● Exercise:
An exact transcription of the entries is required, with none of the pictures carried over.

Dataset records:
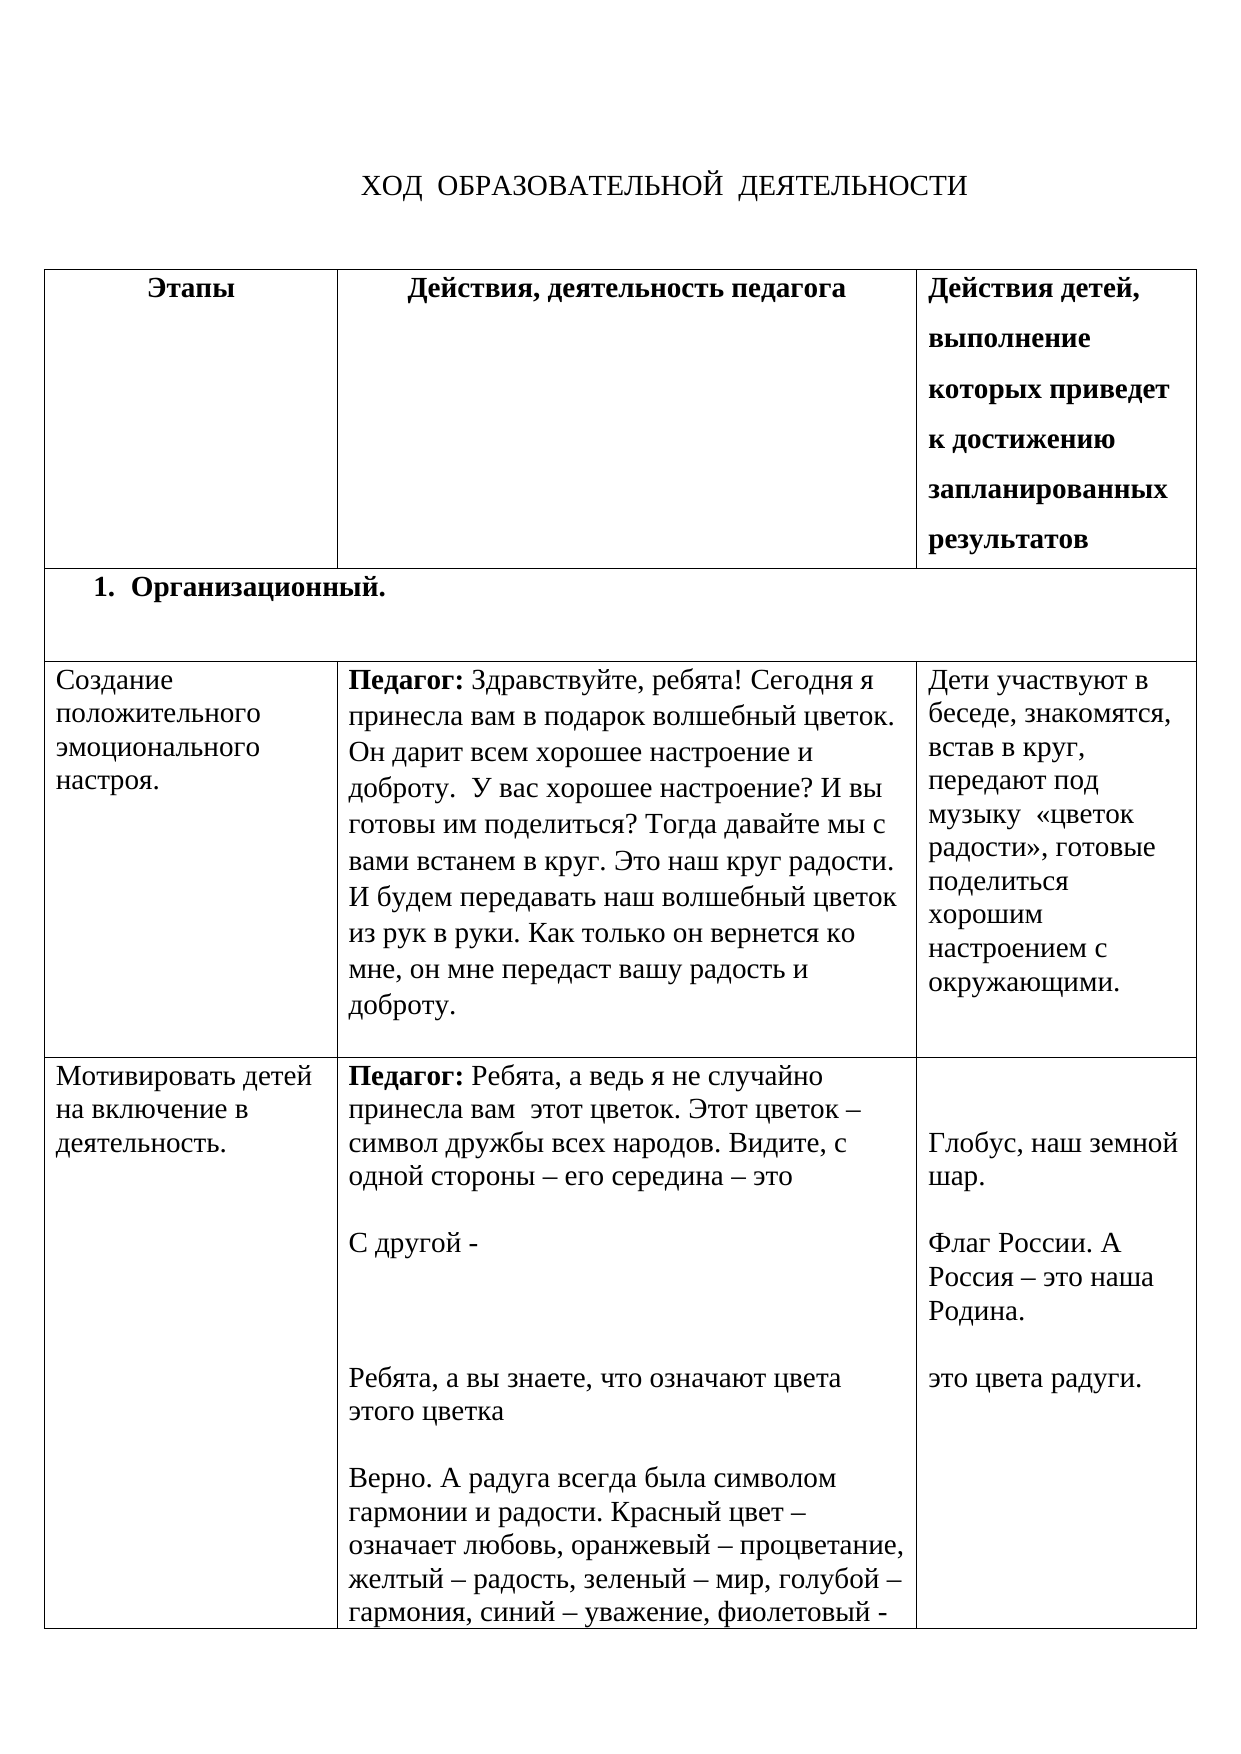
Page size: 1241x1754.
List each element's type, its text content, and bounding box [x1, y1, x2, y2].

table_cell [917, 1058, 1196, 1628]
table_cell Дети участвуют в беседе, знакомятся, встав в круг, передают под музыку «цветок радости», готовые поделиться хорошим настроением с окружающими. [917, 662, 1196, 1057]
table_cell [45, 1058, 337, 1628]
table_cell Создание положительного эмоционального настроя. [45, 662, 337, 1057]
table_cell Организационный. [45, 569, 1196, 661]
table_header Действия, деятельность педагога [338, 270, 916, 568]
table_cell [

● Written answer:
Page size: 1241x1754.
List each element's type, its text content, and bounding box [x1, y1, x2, y2].

table_cell [917, 1058, 1196, 1628]
table_cell Дети участвуют в беседе, знакомятся, встав в круг, передают под музыку «цветок радости», готовые поделиться хорошим настроением с окружающими. [917, 662, 1196, 1057]
table_cell [45, 1058, 337, 1628]
table_cell Создание положительного эмоционального настроя. [45, 662, 337, 1057]
table_cell Организационный. [45, 569, 1196, 661]
table_header Действия, деятельность педагога [338, 270, 916, 568]
table_cell [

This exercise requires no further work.